Noblemen, Bureaucrats or Strongmen?
by Dominic Goodall
Who were the "vassal kings" or "governors" in Cambodia's pre-Angkorian times?
Publication: Udaya, Journal of Khmer Studies no 14
Published: 2019
Author: Dominic Goodall
Pages: 63
Language : English
A thorough study of some Sanskrit-Khmer epigraphs turns into a a fascinating insight of the social organization of pre-Angkorian societies, in this case the 7th century kingdom of Isanavarman I and II.
How were the “strongmen” of that time selected, appointed and kept in their position? Was the hereditary criterium as important as we tend to believe? When did the status of “pon” (man or woman of power) involve into a more “bureaucratic” definition, servant of a budding state, “governor”?
Tags: Sambor Prei Kuk, Pre-Angkorian, Isanapura, epigraphs, society, hierarchy, 7th century, sanskrit, ancient Khmer, Chenla
About the Author
Dominic Goodall
Dominic Goodall is a Sanskritist (with a solid Greek and Latin linguistics background) and historian in religion.
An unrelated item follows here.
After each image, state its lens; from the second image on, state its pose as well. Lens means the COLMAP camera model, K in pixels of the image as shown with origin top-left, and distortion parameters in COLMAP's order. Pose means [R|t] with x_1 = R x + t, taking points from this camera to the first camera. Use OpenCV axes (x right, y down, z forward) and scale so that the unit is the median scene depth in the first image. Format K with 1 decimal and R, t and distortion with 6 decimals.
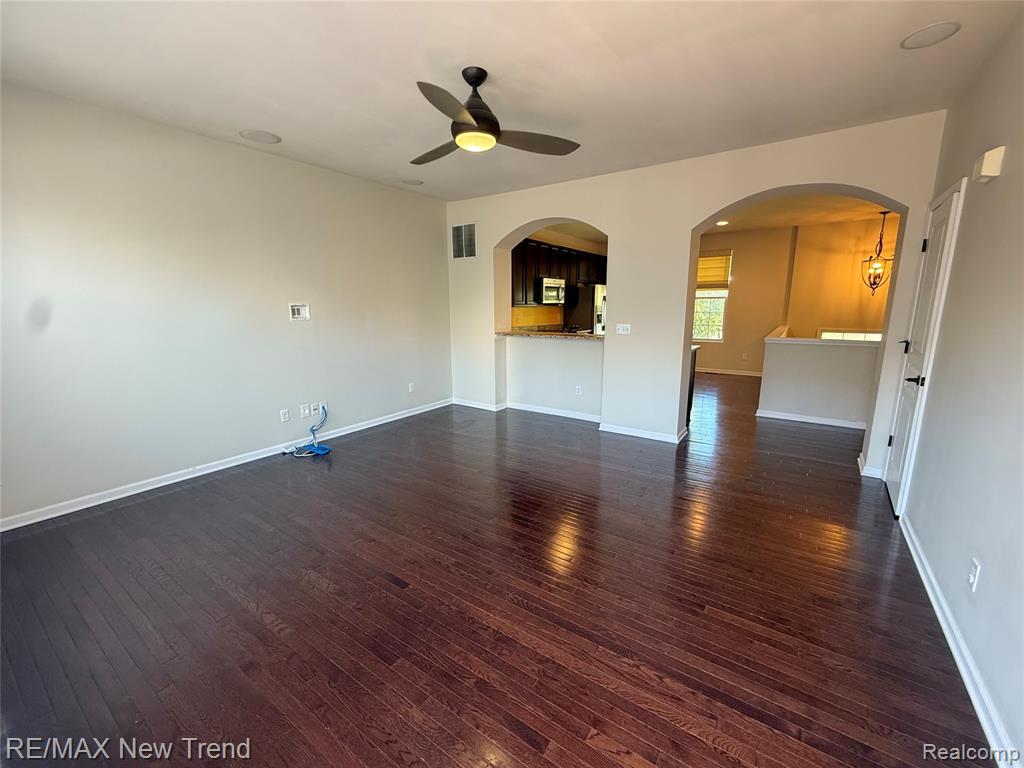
lens RADIAL K [[417.9, 0, 512.0], [0, 417.9, 384.0], [0, 0, 1]] dist [-0.000872, 0.000002]
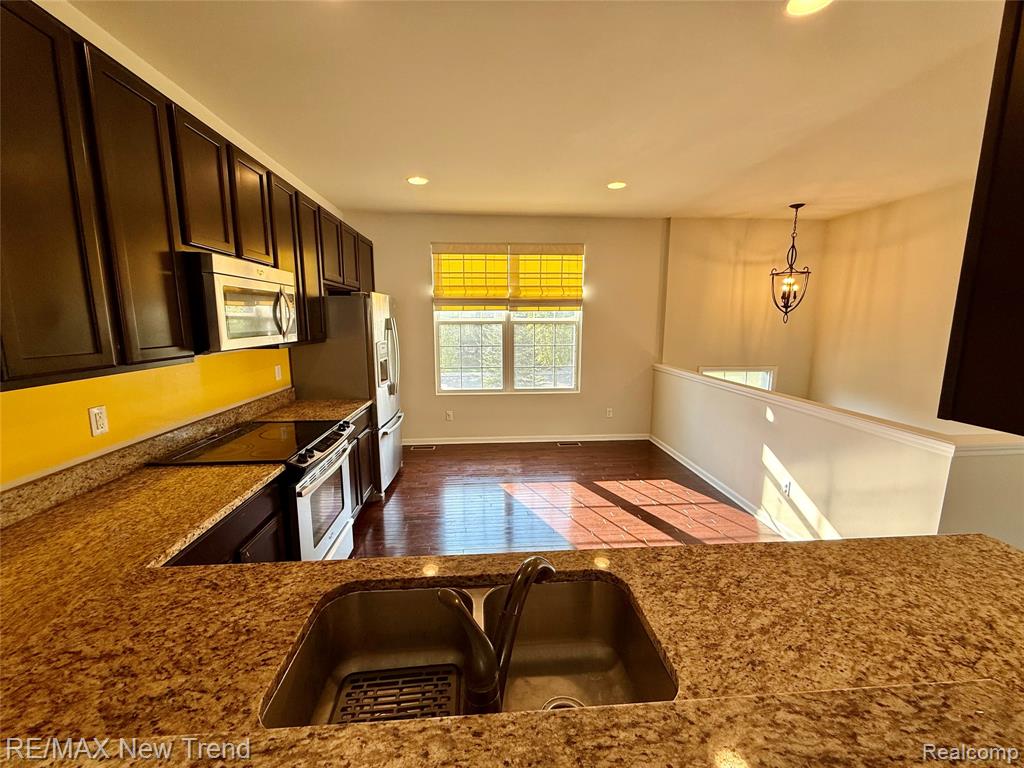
lens RADIAL K [[407.8, 0, 512.0], [0, 407.8, 384.0], [0, 0, 1]] dist [-0.008408, -0.000045]
pose [[0.780086, -0.093323, 0.618673, 0.055683], [0.118476, 0.992957, 0.000396, -0.145189], [-0.614352, 0.072989, 0.785649, 0.668875]]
After completing his BA (Sanskrit with Pali, 1990) at Oxford University, he came to Hamburg for two years to learn medieval Tamil with Professor S.A. Srinivasan.
Back to Oxford under the guidance of Professor Alexis Sanderson, he produced a critical edition of the opening chapters of Bhaṭṭa Rāmakaṇṭha’s 10th-century commentary on the Kiraṇatantra (doctoral thesis in 1995, published in Pondicherry in 1998).
He became Head of the EFEO (Ecole Francaise d’Extreme-Orient) Pondicherry Center in 2002, where he remained until April 2011. A professor (directeur d’études) at the EFEO, he co-edited with Dr. Marion Rastelli the Viennese dictionary of tantric terminology, the Tāntrikābhidhānakośa, and a contributor to the Hamburg Encyclopaedia of Manuscript Cultures in Asia and Africa (EMCAA).
Among his publications are editions and translations of works of poetry in Sanskrit and of unpublished Śaiva scriptures and theological commentaries. Dominic Goodall is also participating in the editing of epigraphs, particularly Cambodian ones.